The north has been blowing for a few days, the air is cold and crisp, clear and dry. The sky is still black above me, but over there to the east, from the sea, the cold, magnetic rays of dawn begin to vibrate. Within minutes, even here the night will be swept away by the first autumn sun.
I position myself with an olive tree behind me. Its twisted branches laden with fleshy fruit bend to touch my shoulders. I wear earphones that will amplify the zirlo and protect me from the noise of the gunshots. The cold from the bottom of the cartridges guides me to draw the first ammunition from the cartridge belt.

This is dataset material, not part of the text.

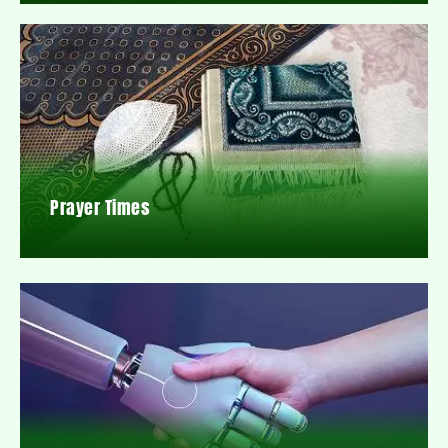
Prayer Times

I look up over the tops of the trees around me and I notice the contrast between the black of the foliage and the deep blue in which the night is dissolving, towards the blue of the day.
It is not a precise time, but a phenomenon, an intuition, the fatal moment in which the first thrush can be seen splashing out of the woods. It is not predictable even a minute before, it is a state of mind, of feverish expectation, with frozen hands on the gun and eyes pointed upwards, waiting for a zirlo who can direct his gaze. The first thrush always wins. Also today. Then more black arrows shoot from the trees, pointing east, and my eyes just follow them, aim, and memorize the position they'll fall into.
I shoot about fifteen thrushes in just over an hour. The feathers swaying in the air and the thuds of fallen animals comfort me in the outcome of my shots. I count eleven thuds, and as many points to memorize for recovery. Every now and then I turn my eyes down to look for the animals on the ground, but as long as the despoiling continues it is the sky that I pay the most attention. Meanwhile, the sun continues its ascent, spreading light and color to the hills.
When the day is full, the magic stops, and the forest stops spitting out the winged gifts it has honored me with so far. The cold and subtle breath of the north wind makes the small silver leaves of the olive tree vibrate. I look at the tree with the light, not so old that I had behind me. I think locally and I realize that he and I, season after season, dump after dump, we have grown up together.